Before the invention of the motor car came along, most people moving about the city and its surrounding areas would have walked (or later cycled) to wherever it was they were headed. If they needed to travel any great distance they’d have to choose to travel by horse (if they could afford one) or by train (if there was one nearby that happened to be going where they needed), but on the whole the majority of people used their little legs to get them from A to B.
The other option for long-distance travel was to just walk – I did read a story about a Stonemason walking all the way from Manchester to Norwich to get a job building St John’s Church, which must have been a fantastic, but tiring journey in the late 1800’s.
Most roads you see zig-zagging across any map would have started off as a simple paths; tracks in the grass and heath or between fields; hardened over time by the repetition of footfall. You can still see it today: Take a walk through any field or heath where regular dog-walkers visit and you’ll see the tracks where people tend to follow in one another’s footsteps.
There is a little footpath, that since before the turn of the last century has served to connect the Heigham Ward with Upper Hellesdon, Catton and more recently Mile Cross and it’s referred to as the ‘Dolphin footpath’, named after the nearby Public House: The Dolphin Inn. This footpath would lead you through past the pub and down to a ferry owned by the Landlord (convenient) who would punt you across the Wensum (for a small fee) so you could be on your way. Then in 1882 the Lynne and Fakenham company (M&GN) railway began laying their tracks along the path of Wensum as it came out of City Station and the river was no longer the only obstacle that this footpath had to navigate over. It was decided that for the safety of all, a bridge was needed to replace the ferry, thereby cementing this footpath into history. The path starts next to the Former Dolphin Inn public house (Or Bishop’s palace if you look back further) and emerges out onto the estate at Drayton road, by the junction of Havers Road and Junction Road. The 1920’s sign from when the bridges were installed -although relocated- is still in use today (see below):I cover the story of the bridges in this earlier blog entry, so I won’t discuss them any further in great detail here today.

- - -

→ Required tasks
(1) In the footpath article, which public house gave the Dolphin footpath its name?
(2) Reproduce the stretch of the footpath article from "The other option" through "one another’s footsteps.", putting "moorland" in place of "heath" wherever it occurs.

→ Information supplied
- - -

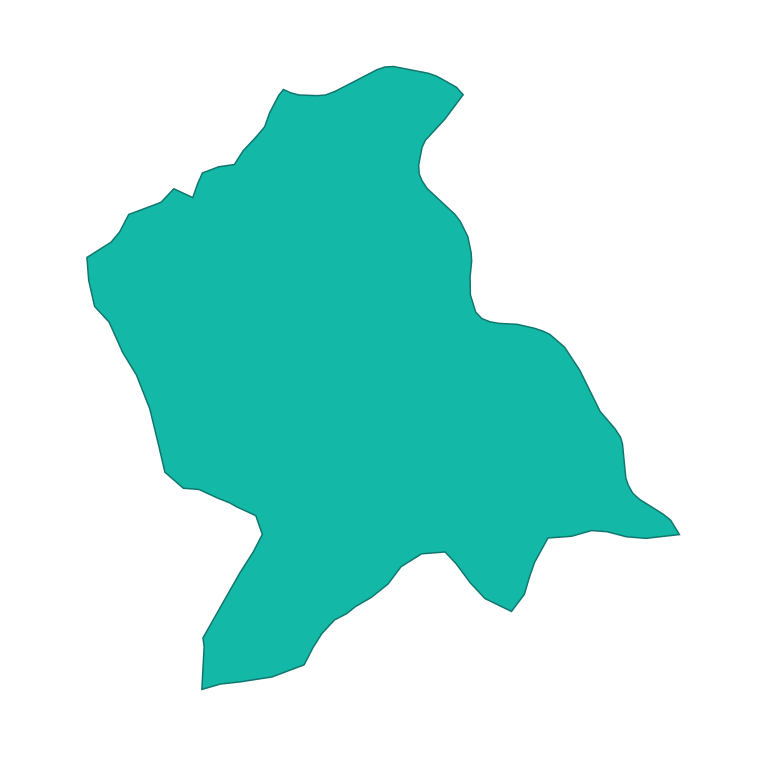 the district of Nyongwon, P'yŏngan-namdo, North Korea, rotated 94°
{"feature_id": "82179303B95281313978448", "entity_name": "Nyongwon", "entity_type": "district", "adm_level": 2, "iso_a3": "PRK", "parent_name": "North Korea", "parent_adm1": "P'yŏngan-namdo", "projection": "albers", "projection_center": [126.614, 39.977], "detail": "fine", "context": "isolated", "style": "filled", "palette": "teal", "viewbox_px": 768, "rotation_deg": 94, "n_neighbors": 0, "source": "geoboundaries", "source_scale": "gbopen_adm2", "svg_char_len": 1583}
<svg xmlns="http://www.w3.org/2000/svg" viewBox="0 0 768 768"><g transform="rotate(94 384 384)"><path d="M89.9,325.2L82.8,332.6L73.2,353.1L71.0,361.2L66.6,396.7L67.8,405.6L69.7,409.9L70.9,412.8L95.5,453.2L99.8,462.5L101.0,470.6L101.6,489.1L100.0,497.6L97.2,504.8L103.3,509.1L121.4,517.0L135.8,521.0L146.6,528.9L161.0,540.7L175.5,548.6L178.9,564.2L186.1,579.8L196.9,583.8L211.4,587.8L203.9,607.3L218.3,619.1L225.5,634.7L232.6,650.4L250.7,658.3L261.5,666.1L278.5,689.2L301.3,685.8L326.8,678.1L341.5,662.5L370.7,646.9L392.6,631.4L425.4,615.8L461.9,604.2L487.3,596.4L502.0,576.9L502.1,561.3L509.5,541.7L513.2,530.0L516.9,522.2L524.3,502.7L542.5,494.9L560.6,502.7L582.3,514.5L614.8,530.1L650.0,546.9L658.3,545.1L701.4,544.4L697.6,534.1L694.7,526.2L691.2,506.6L687.6,491.0L684.1,475.4L676.9,459.8L669.7,444.1L651.6,436.3L637.2,428.5L622.7,416.8L615.6,405.1L608.3,397.3L597.6,381.6L583.2,366.0L565.1,354.3L550.8,334.7L547.3,311.3L558.2,299.6L576.4,284.0L591.0,268.3L602.0,241.0L584.0,229.3L565.9,225.3L551.5,221.4L526.2,209.7L522.8,186.2L515.7,166.7L515.8,151.1L519.5,131.5L519.7,112.0L513.6,78.8L499.8,88.6L494.3,96.6L481.4,120.8L475.8,128.1L467.8,133.3L461.0,136.2L427.2,141.9L420.7,144.3L412.7,150.3L396.3,166.5L356.9,189.5L334.7,206.4L322.9,222.1L320.1,229.4L318.0,237.4L315.2,255.2L315.5,273.7L314.5,283.0L311.8,291.1L305.9,297.5L289.2,304.0L271.3,305.6L255.2,305.1L246.6,306.3L231.1,310.7L216.6,319.2L216.1,319.6L209.8,325.2L186.0,354.6L178.5,360.3L172.0,363.5L163.4,364.7L145.5,362.6L138.1,359.8L115.9,342.0L89.9,325.2Z" fill="#14b8a6" stroke="#0f766e" stroke-width="1.5"/></g></svg>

- - -

→ Answers to the exercises
(1) The Dolphin Inn.

(2)
The other option for long-distance travel was to just walk – I did read a story about a Stonemason walking all the way from Manchester to Norwich to get a job building St John’s Church, which must have been a fantastic, but tiring journey in the late 1800’s.
Most roads you see zig-zagging across any map would have started off as a simple paths; tracks in the grass and moorland or between fields; hardened over time by the repetition of footfall. You can still see it today: Take a walk through any field or moorland where regular dog-walkers visit and you’ll see the tracks where people tend to follow in one another’s footsteps.